From the data underneath, reproduce exactly the stretch that begins at the line with "2020 Methodology Review" and ends after the line with "Using national socio-demographic".

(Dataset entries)
····················

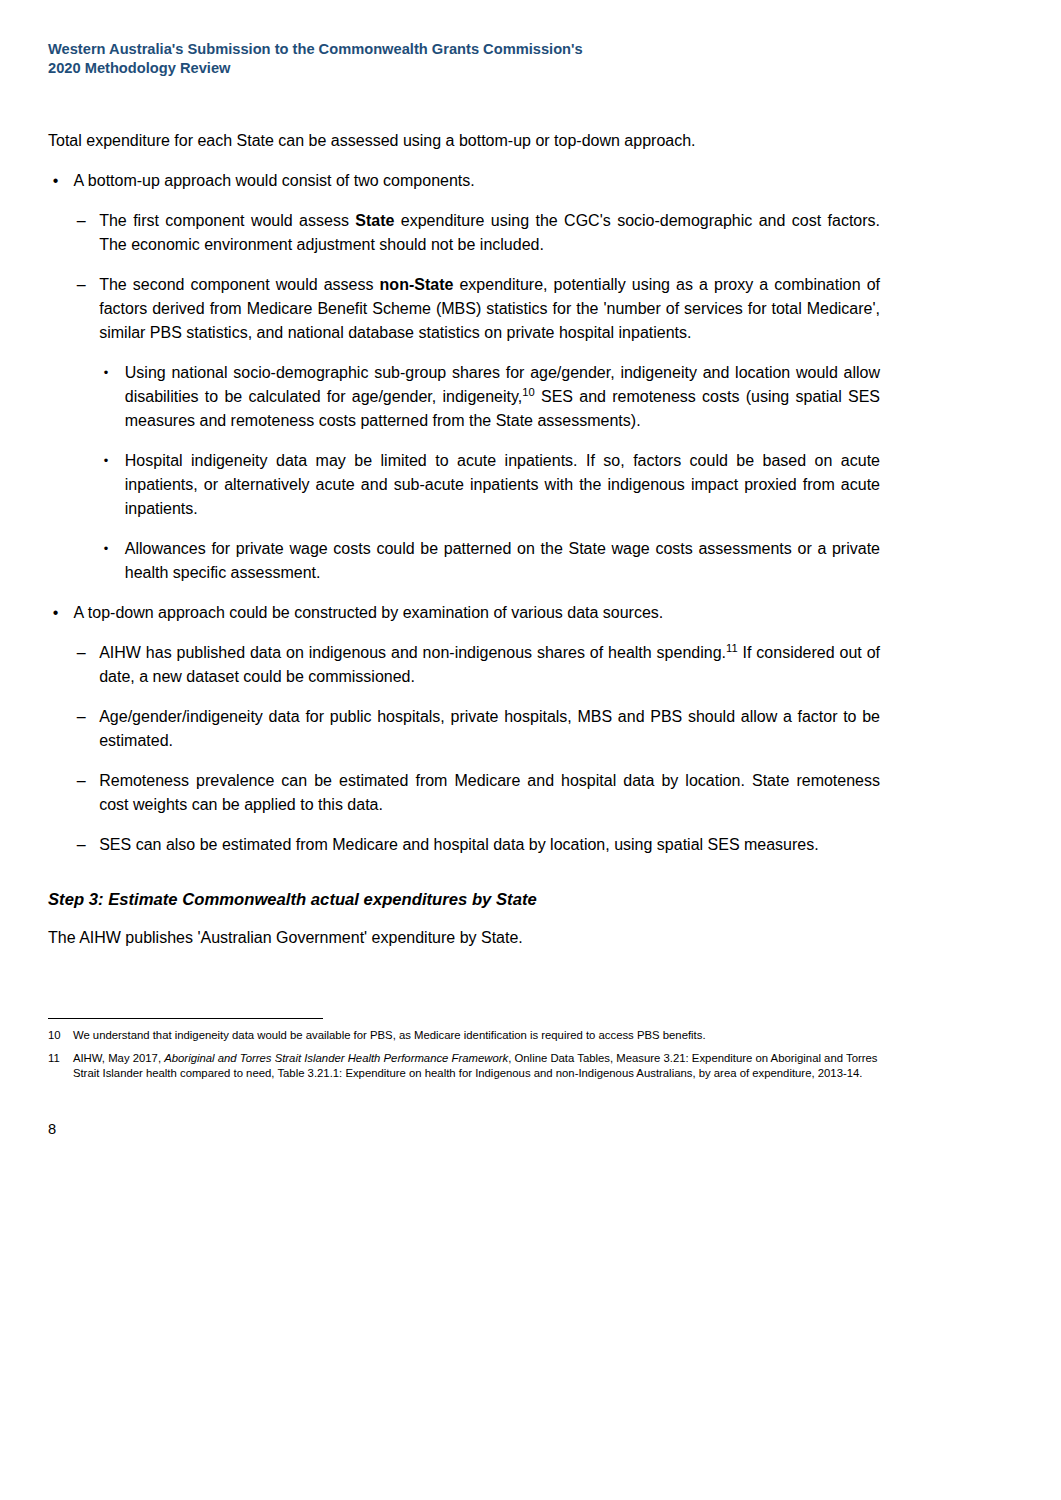Western Australia's Submission to the Commonwealth Grants Commission's
2020 Methodology Review
Total expenditure for each State can be assessed using a bottom-up or top-down approach.
A bottom-up approach would consist of two components.
The first component would assess State expenditure using the CGC's socio-demographic and cost factors. The economic environment adjustment should not be included.
The second component would assess non-State expenditure, potentially using as a proxy a combination of factors derived from Medicare Benefit Scheme (MBS) statistics for the 'number of services for total Medicare', similar PBS statistics, and national database statistics on private hospital inpatients.
Using national socio-demographic sub-group shares for age/gender, indigeneity and location would allow disabilities to be calculated for age/gender, indigeneity,10 SES and remoteness costs (using spatial SES measures and remoteness costs patterned from the State assessments).
Hospital indigeneity data may be limited to acute inpatients. If so, factors could be based on acute inpatients, or alternatively acute and sub-acute inpatients with the indigenous impact proxied from acute inpatients.
Allowances for private wage costs could be patterned on the State wage costs assessments or a private health specific assessment.
A top-down approach could be constructed by examination of various data sources.
AIHW has published data on indigenous and non-indigenous shares of health spending.11 If considered out of date, a new dataset could be commissioned.
Age/gender/indigeneity data for public hospitals, private hospitals, MBS and PBS should allow a factor to be estimated.
Remoteness prevalence can be estimated from Medicare and hospital data by location. State remoteness cost weights can be applied to this data.
SES can also be estimated from Medicare and hospital data by location, using spatial SES measures.
Step 3: Estimate Commonwealth actual expenditures by State
The AIHW publishes 'Australian Government' expenditure by State.
10
We understand that indigeneity data would be available for PBS, as Medicare identification is required to access PBS benefits.
11
AIHW, May 2017, Aboriginal and Torres Strait Islander Health Performance Framework, Online Data Tables, Measure 3.21: Expenditure on Aboriginal and Torres Strait Islander health compared to need, Table 3.21.1: Expenditure on health for Indigenous and non-Indigenous Australians, by area of expenditure, 2013-14.
8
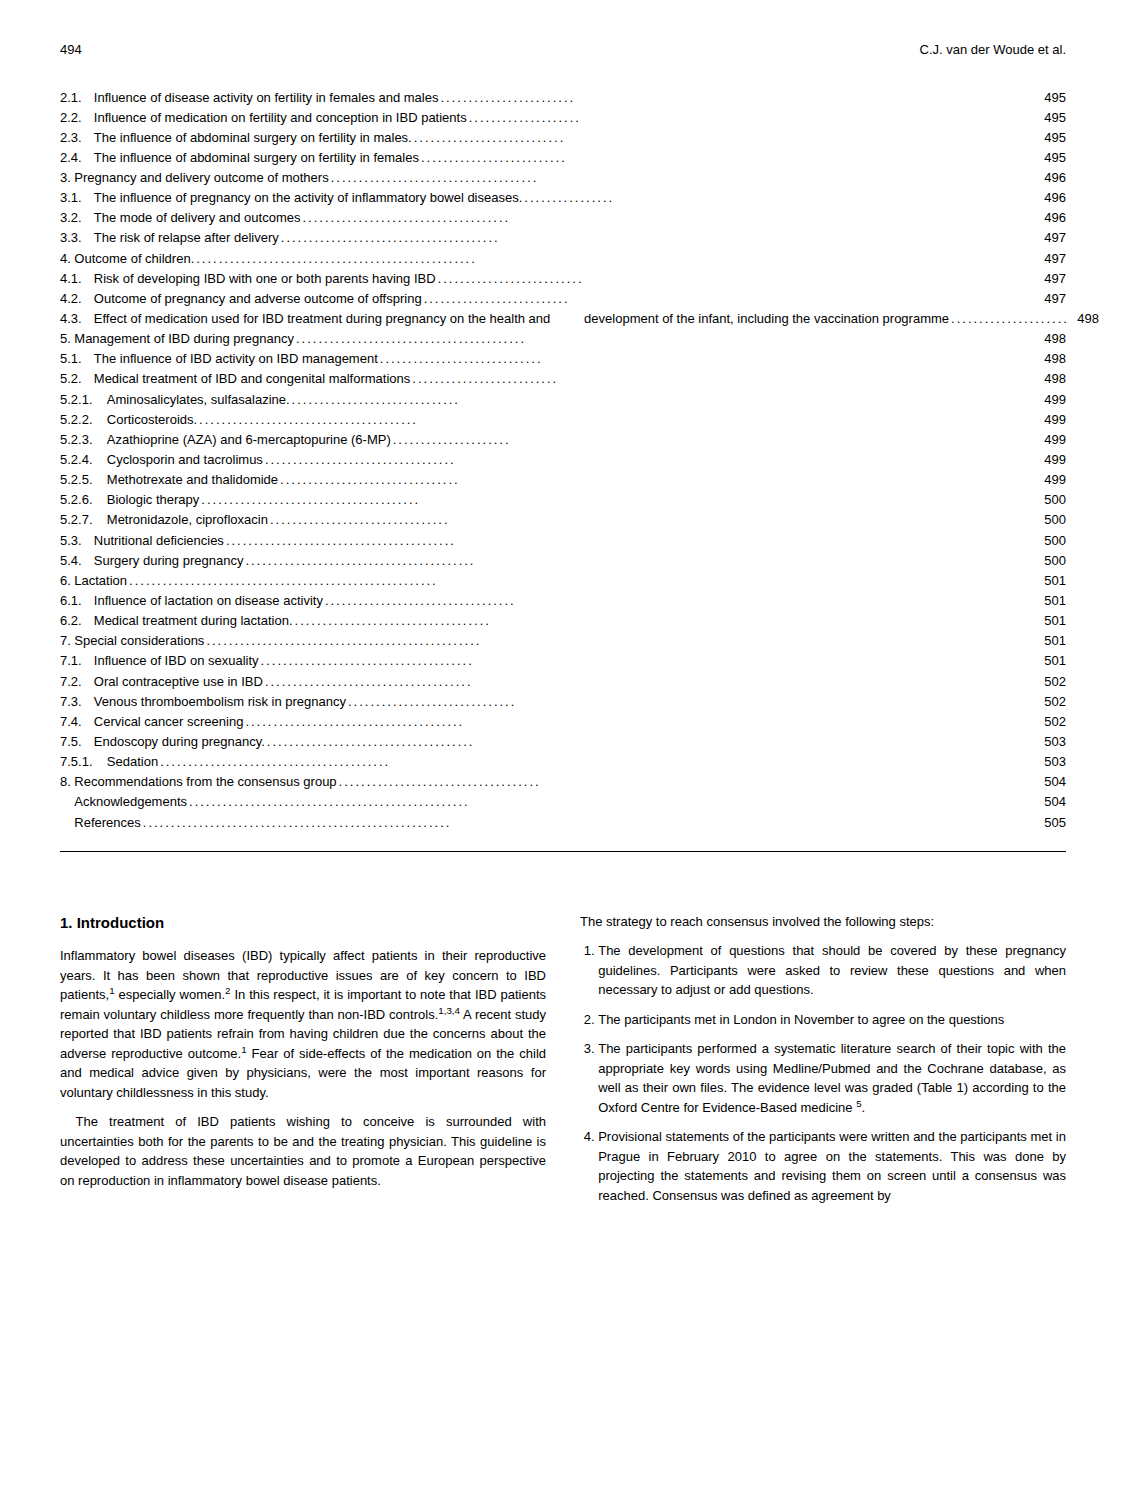494 C.J. van der Woude et al.
2.1. Influence of disease activity on fertility in females and males........................ 495
2.2. Influence of medication on fertility and conception in IBD patients.................... 495
2.3. The influence of abdominal surgery on fertility in males............................ 495
2.4. The influence of abdominal surgery on fertility in females.......................... 495
3. Pregnancy and delivery outcome of mothers..................................... 496
3.1. The influence of pregnancy on the activity of inflammatory bowel diseases................. 496
3.2. The mode of delivery and outcomes..................................... 496
3.3. The risk of relapse after delivery....................................... 497
4. Outcome of children................................................... 497
4.1. Risk of developing IBD with one or both parents having IBD.......................... 497
4.2. Outcome of pregnancy and adverse outcome of offspring.......................... 497
4.3. Effect of medication used for IBD treatment during pregnancy on the health and
development of the infant, including the vaccination programme..................... 498
5. Management of IBD during pregnancy......................................... 498
5.1. The influence of IBD activity on IBD management............................. 498
5.2. Medical treatment of IBD and congenital malformations.......................... 498
5.2.1. Aminosalicylates, sulfasalazine............................... 499
5.2.2. Corticosteroids........................................ 499
5.2.3. Azathioprine (AZA) and 6-mercaptopurine (6-MP)..................... 499
5.2.4. Cyclosporin and tacrolimus.................................. 499
5.2.5. Methotrexate and thalidomide................................ 499
5.2.6. Biologic therapy....................................... 500
5.2.7. Metronidazole, ciprofloxacin................................ 500
5.3. Nutritional deficiencies......................................... 500
5.4. Surgery during pregnancy......................................... 500
6. Lactation....................................................... 501
6.1. Influence of lactation on disease activity.................................. 501
6.2. Medical treatment during lactation.................................... 501
7. Special considerations................................................. 501
7.1. Influence of IBD on sexuality...................................... 501
7.2. Oral contraceptive use in IBD..................................... 502
7.3. Venous thromboembolism risk in pregnancy.............................. 502
7.4. Cervical cancer screening....................................... 502
7.5. Endoscopy during pregnancy...................................... 503
7.5.1. Sedation......................................... 503
8. Recommendations from the consensus group.................................... 504
Acknowledgements.................................................. 504
References....................................................... 505
1. Introduction
Inflammatory bowel diseases (IBD) typically affect patients in their reproductive years. It has been shown that reproductive issues are of key concern to IBD patients,1 especially women.2 In this respect, it is important to note that IBD patients remain voluntary childless more frequently than non-IBD controls.1,3,4 A recent study reported that IBD patients refrain from having children due the concerns about the adverse reproductive outcome.1 Fear of side-effects of the medication on the child and medical advice given by physicians, were the most important reasons for voluntary childlessness in this study.
The treatment of IBD patients wishing to conceive is surrounded with uncertainties both for the parents to be and the treating physician. This guideline is developed to address these uncertainties and to promote a European perspective on reproduction in inflammatory bowel disease patients.
The strategy to reach consensus involved the following steps:
The development of questions that should be covered by these pregnancy guidelines. Participants were asked to review these questions and when necessary to adjust or add questions.
The participants met in London in November to agree on the questions
The participants performed a systematic literature search of their topic with the appropriate key words using Medline/Pubmed and the Cochrane database, as well as their own files. The evidence level was graded (Table 1) according to the Oxford Centre for Evidence-Based medicine 5.
Provisional statements of the participants were written and the participants met in Prague in February 2010 to agree on the statements. This was done by projecting the statements and revising them on screen until a consensus was reached. Consensus was defined as agreement by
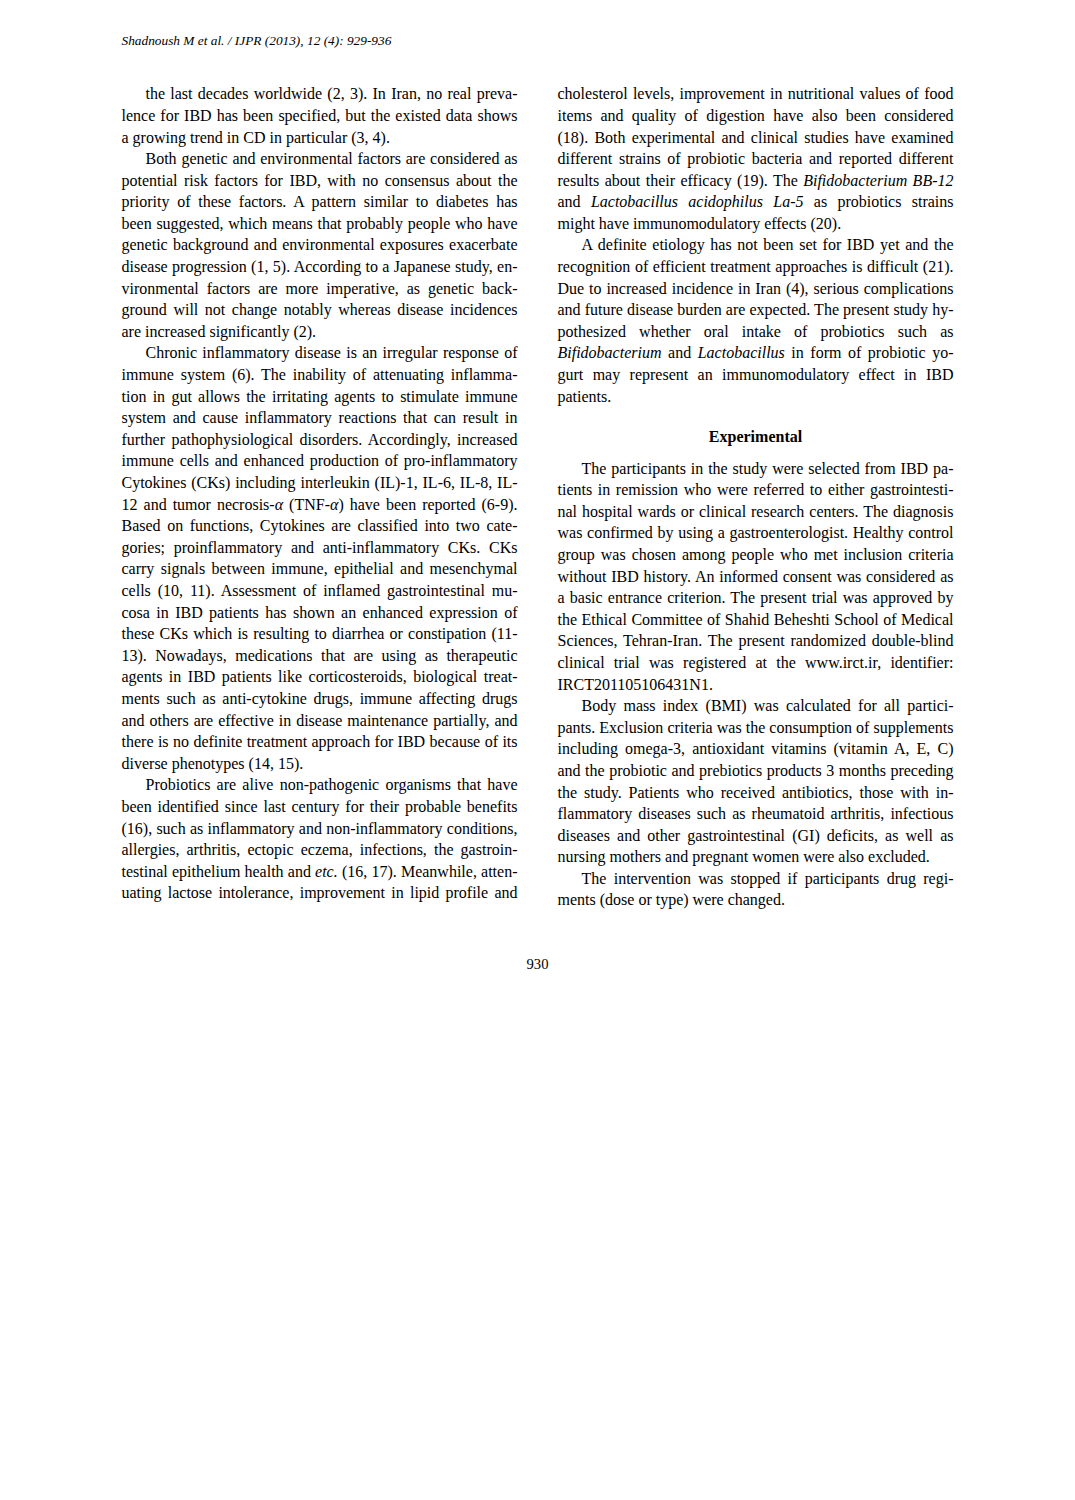Shadnoush M et al. / IJPR (2013), 12 (4): 929-936
the last decades worldwide (2, 3). In Iran, no real prevalence for IBD has been specified, but the existed data shows a growing trend in CD in particular (3, 4).
Both genetic and environmental factors are considered as potential risk factors for IBD, with no consensus about the priority of these factors. A pattern similar to diabetes has been suggested, which means that probably people who have genetic background and environmental exposures exacerbate disease progression (1, 5). According to a Japanese study, environmental factors are more imperative, as genetic background will not change notably whereas disease incidences are increased significantly (2).
Chronic inflammatory disease is an irregular response of immune system (6). The inability of attenuating inflammation in gut allows the irritating agents to stimulate immune system and cause inflammatory reactions that can result in further pathophysiological disorders. Accordingly, increased immune cells and enhanced production of pro-inflammatory Cytokines (CKs) including interleukin (IL)-1, IL-6, IL-8, IL-12 and tumor necrosis-α (TNF-α) have been reported (6-9). Based on functions, Cytokines are classified into two categories; proinflammatory and anti-inflammatory CKs. CKs carry signals between immune, epithelial and mesenchymal cells (10, 11). Assessment of inflamed gastrointestinal mucosa in IBD patients has shown an enhanced expression of these CKs which is resulting to diarrhea or constipation (11-13). Nowadays, medications that are using as therapeutic agents in IBD patients like corticosteroids, biological treatments such as anti-cytokine drugs, immune affecting drugs and others are effective in disease maintenance partially, and there is no definite treatment approach for IBD because of its diverse phenotypes (14, 15).
Probiotics are alive non-pathogenic organisms that have been identified since last century for their probable benefits (16), such as inflammatory and non-inflammatory conditions, allergies, arthritis, ectopic eczema, infections, the gastrointestinal epithelium health and etc. (16, 17). Meanwhile, attenuating lactose intolerance, improvement in lipid profile and cholesterol levels, improvement in nutritional values of food items and quality of digestion have also been considered (18). Both experimental and clinical studies have examined different strains of probiotic bacteria and reported different results about their efficacy (19). The Bifidobacterium BB-12 and Lactobacillus acidophilus La-5 as probiotics strains might have immunomodulatory effects (20).
A definite etiology has not been set for IBD yet and the recognition of efficient treatment approaches is difficult (21). Due to increased incidence in Iran (4), serious complications and future disease burden are expected. The present study hypothesized whether oral intake of probiotics such as Bifidobacterium and Lactobacillus in form of probiotic yogurt may represent an immunomodulatory effect in IBD patients.
Experimental
The participants in the study were selected from IBD patients in remission who were referred to either gastrointestinal hospital wards or clinical research centers. The diagnosis was confirmed by using a gastroenterologist. Healthy control group was chosen among people who met inclusion criteria without IBD history. An informed consent was considered as a basic entrance criterion. The present trial was approved by the Ethical Committee of Shahid Beheshti School of Medical Sciences, Tehran-Iran. The present randomized double-blind clinical trial was registered at the www.irct.ir, identifier: IRCT201105106431N1.
Body mass index (BMI) was calculated for all participants. Exclusion criteria was the consumption of supplements including omega-3, antioxidant vitamins (vitamin A, E, C) and the probiotic and prebiotics products 3 months preceding the study. Patients who received antibiotics, those with inflammatory diseases such as rheumatoid arthritis, infectious diseases and other gastrointestinal (GI) deficits, as well as nursing mothers and pregnant women were also excluded.
The intervention was stopped if participants drug regiments (dose or type) were changed.
930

····················

■ **ANSWER TO THE EXERCISE**:
2020 Methodology Review
Total expenditure for each State can be assessed using a bottom-up or top-down approach.
A bottom-up approach would consist of two components.
The first component would assess State expenditure using the CGC's socio-demographic and cost factors. The economic environment adjustment should not be included.
The second component would assess non-State expenditure, potentially using as a proxy a combination of factors derived from Medicare Benefit Scheme (MBS) statistics for the 'number of services for total Medicare', similar PBS statistics, and national database statistics on private hospital inpatients.
Using national socio-demographic sub-group shares for age/gender, indigeneity and location would allow disabilities to be calculated for age/gender, indigeneity,10 SES and remoteness costs (using spatial SES measures and remoteness costs patterned from the State assessments).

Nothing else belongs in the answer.